───── Trecho fornecido ─────
Acreditam [nós todos] que a culpa de "tudo que está aí" é do bode expiatório de duas cabeças, a corrupta e a política, que nos impedem de chegar até o fim do arco-íris, onde está o pote de ouro a ser aberto e dividido para benefício geral, sem conflitos.

    E, de fato, a inflação dilui os conflitos. Pelo menos enquanto não chega ao nível da inflação da Venezuela, ela vai diluindo. Se os caminhoneiros, Senador Dário, pudessem aumentar diariamente o preço do frete, eles fechariam os olhos ao aumento diário do preço do combustível – a inflação. O problema é a injustiça de aumentar o combustível sem poder aumentar o frete. É uma injustiça isso. Mas a inflação, que permitiria aumentar os dois, simplesmente não é injusta, mas é um desastre completo para o País!

    Por isso, se não tem como barrar o aumento do combustível pelas leis do mercado que estão aí e que funcionam, é preciso compensar isso, porque não dá mais para continuar com um preço de combustível tão alto. Não dá. É preciso baixar o preço do combustível, mas só tem um jeito: ou quebrando a Petrobras, como se fez no governo anterior, baixando o preço artificialmente para ganhar voto, ou dando subsídios, mas aí alguém tem que pagar. E o Brasil não quer abrir mão de nada.
───── Dados apresentados ─────
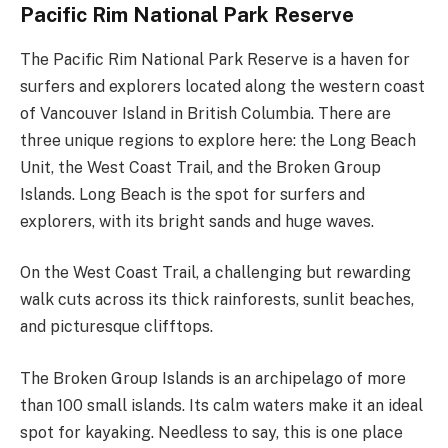
Pacific Rim National Park Reserve
The Pacific Rim National Park Reserve is a haven for
surfers and explorers located along the western coast
of Vancouver Island in British Columbia. There are
three unique regions to explore here: the Long Beach
Unit, the West Coast Trail, and the Broken Group
Islands. Long Beach is the spot for surfers and
explorers, with its bright sands and huge waves.
On the West Coast Trail, a challenging but rewarding
walk cuts across its thick rainforests, sunlit beaches,
and picturesque clifftops.
The Broken Group Islands is an archipelago of more
than 100 small islands. Its calm waters make it an ideal
spot for kayaking. Needless to say, this is one place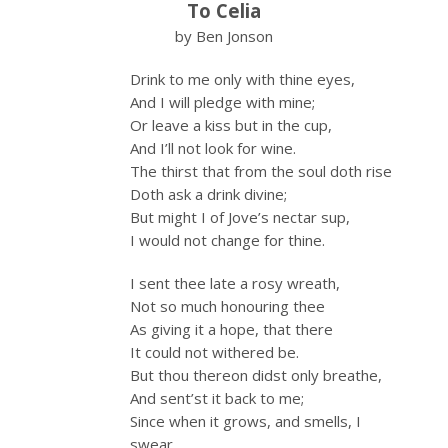
To Celia
by Ben Jonson
Drink to me only with thine eyes,
And I will pledge with mine;
Or leave a kiss but in the cup,
And I’ll not look for wine.
The thirst that from the soul doth rise
Doth ask a drink divine;
But might I of Jove’s nectar sup,
I would not change for thine.
I sent thee late a rosy wreath,
Not so much honouring thee
As giving it a hope, that there
It could not withered be.
But thou thereon didst only breathe,
And sent’st it back to me;
Since when it grows, and smells, I
swear,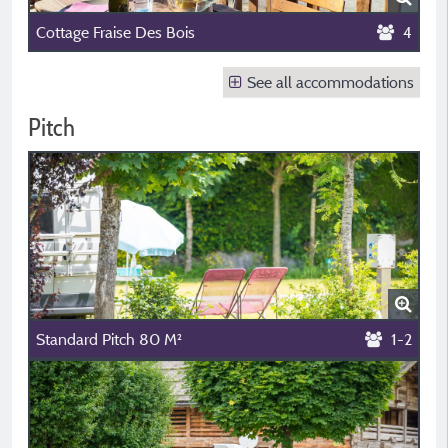
Cottage Fraise Des Bois
4
See all accommodations
Pitch
Standard Pitch 80 M²
1-2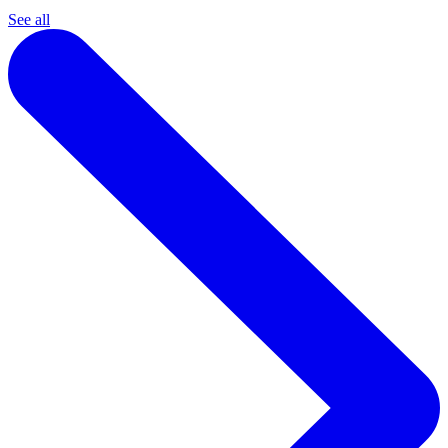
See all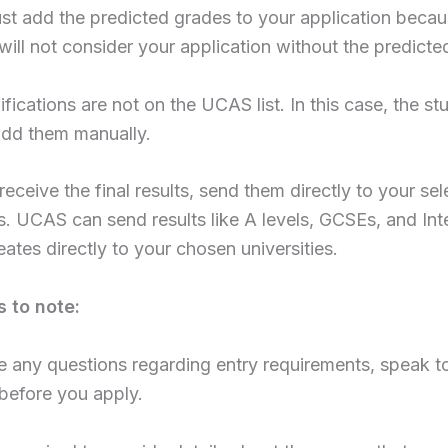
st add the predicted grades to your application becau
 will not consider your application without the predicte
fications are not on the UCAS list. In this case, the st
add them manually.
eceive the final results, send them directly to your se
es. UCAS can send results like A levels, GCSEs, and Int
ates directly to your chosen universities.
s to note:
e any questions regarding entry requirements, speak t
 before you apply.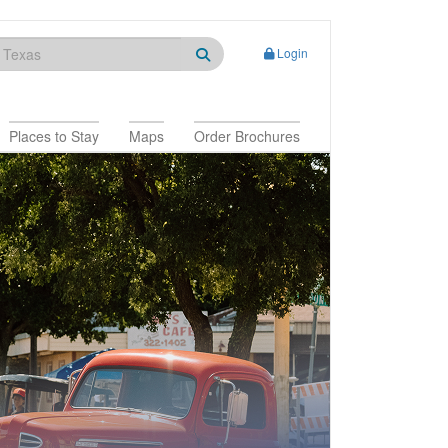
Login
Places to Stay
Maps
Order Brochures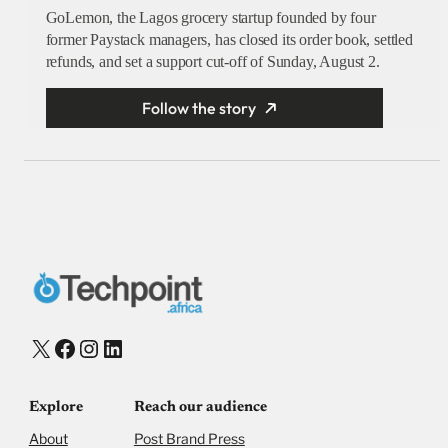
GoLemon, the Lagos grocery startup founded by four
former Paystack managers, has closed its order book, settled
refunds, and set a support cut-off of Sunday, August 2.
Follow the story
X
Facebook
Instagram
LinkedIn
Explore
Reach our audience
About
Post Brand Press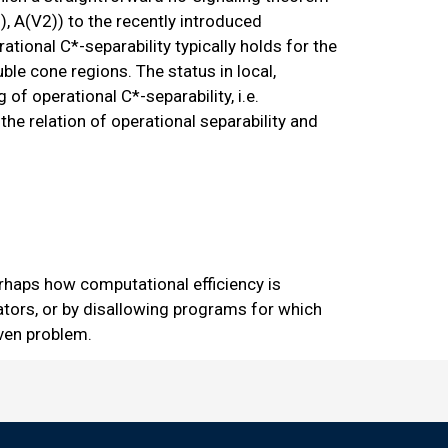
), A(V2)) to the recently introduced
tional C*-separability typically holds for the
ble cone regions. The status in local,
 of operational C*-separability, i.e.
he relation of operational separability and
rhaps how computational efficiency is
ors, or by disallowing programs for which
iven problem.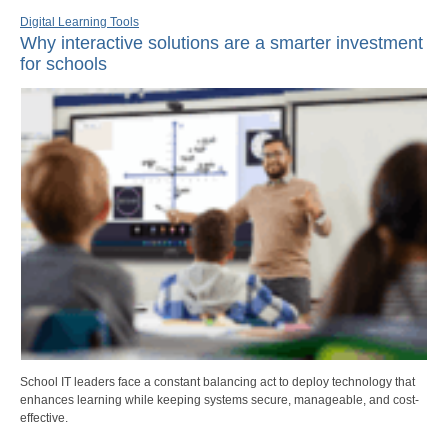
Digital Learning Tools
Why interactive solutions are a smarter investment
for schools
School IT leaders face a constant balancing act to deploy technology that
enhances learning while keeping systems secure, manageable, and cost-
effective.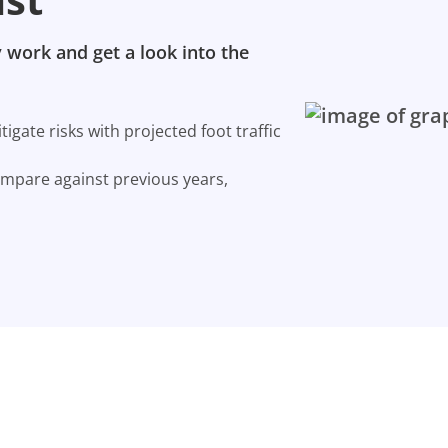
 work and get a look into the
gate risks with projected foot traffic
ompare against previous years,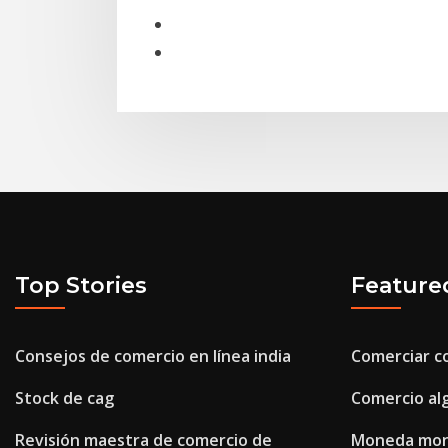
Top Stories
Feature
Consejos de comercio en línea india
Comerciar c
Stock de cag
Comercio al
Revisión maestra de comercio de
Moneda mone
─────
* O que fazer:
1 – No trecho sobre o preço do combustível, qual é o motivo dado para ser preciso compensar o aumento do combustível? Responda em uma a três frases.
2 – Reproduza do trecho, sem alterações, a passagem entre "Acreditam [nós todos]" e "geral, sem conflitos.", incluindo ambas.
A listagem é um material à parte, sem ligação com o trecho.

* Respostas:
1 – Segundo o trecho, não dá mais para continuar com um preço de combustível tão alto. Como não há como barrar o aumento pelas leis do mercado, é preciso compensá-lo.

2 –
Acreditam [nós todos] que a culpa de "tudo que está aí" é do bode expiatório de duas cabeças, a corrupta e a política, que nos impedem de chegar até o fim do arco-íris, onde está o pote de ouro a ser aberto e dividido para benefício geral, sem conflitos.